Some trails were completely washed out after the mudslide in Montecito. Photo credit: Montecito Trails Foundation

Last year, the race was canceled after the Thomas Fire and mudslides in Montecito damaged many of the trails, including Cold Springs, San Ysidro and Romero Canyon. Since then, trail crews have been hard at work to get them ready for this year’s run.

“This race is a celebration of dedication and resilience by the trail running community, the Santa Barbara Trail Council, the Montecito Trail Foundation and the Forest Service,” said race organizer Luis Escobar. “This has been a group effort to restore the trails and get things back to where they’re supposed to be.”

The Nine Trails Race map (Albert Woolfok 1990).

The race starts at the Jesusita trailhead and traverses the front country to the Romero trailhead in Montecito, where runners turn around and go right back.

“There are races that have more climbing, that are farther, that are hotter, that have more technical trails,” said Kris Brown, who currently holds the fastest men’s time at 5 hours and 40 minutes. “Nine Trails is just a really elegant combination of all those things in a way that makes it really destructive. It’s too technical to run fast, but not technical enough to go slow, so you just never get a rest. It pushes you right to the edge.”

Race organizer Luis Escobar running the first Nine Trails Race in 1990. Photo courtesy of Nine Trails

Patsy Dorsey started the race back in 1990.

“I was doing ultra runs, traveling to different places and training on our trails, and I thought, ‘I want to put something on here and have people come to my home and see how beautiful our area is,’” she said.

According to Dorsey, apart from the gorgeous ocean views, what makes this race unique is the constant up-and-downs and trail conditions that change dramatically from year to year.

“Many people have fallen. I’ve had people with broken legs and wrists and ankles,” she said.

(From L to R) Race organizer Luis Escobar, race founder Patsy Dorsey and current men’s champion Kris Brown.
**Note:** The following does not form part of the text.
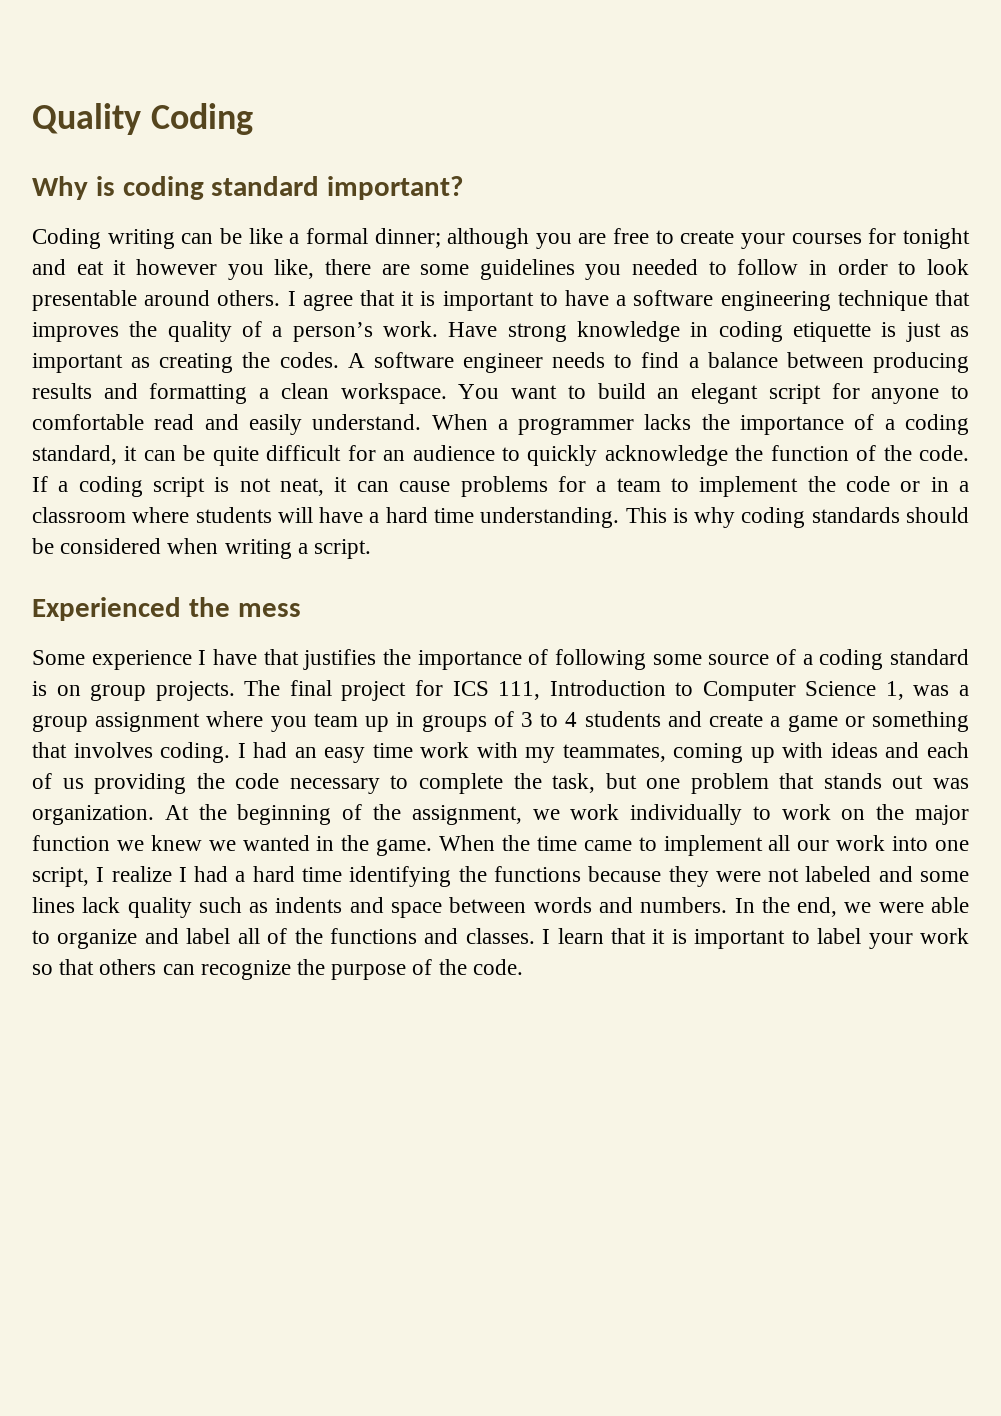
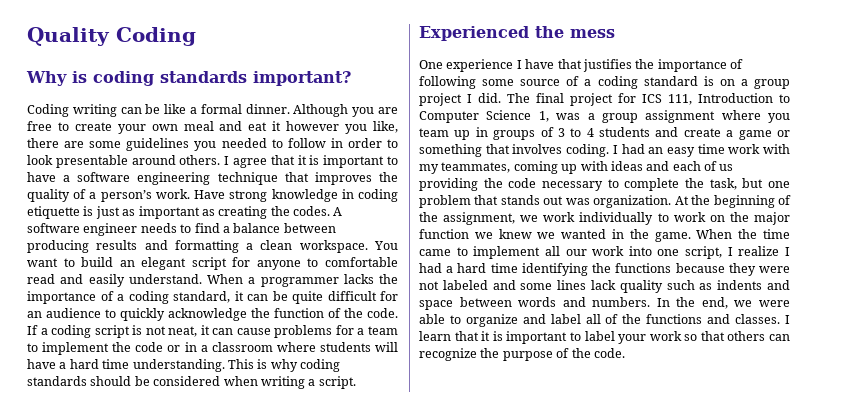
[211,176,320,196] standard -> [160,71,247,83] standards
[374,228,530,249] dinner; although -> [245,104,349,117] dinner. Although
[791,228,970,249] courses for tonight -> [151,121,214,131] own meal
[32,650,85,665] Some -> [419,60,443,69] One
[90,681,235,701] group projects. -> [740,79,790,89] [419,93,501,106] a group project I did.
Photo by Kathryn Barnes/KCRW

But as brutal as it is, Brown says the race’s informal nature gives it a relaxed, friendly feel.

“The start and finish lines are pretty much arbitrary,” said Brown. “There’s someone with a watch who may or may not be in the bathroom when you’re crossing the invisible finish line," which he says is officially Patsy Dorsey’s hug.

The race kicks off at 6 a.m. on Saturday, March 23 at the Jesusita trailhead on San Roque Road.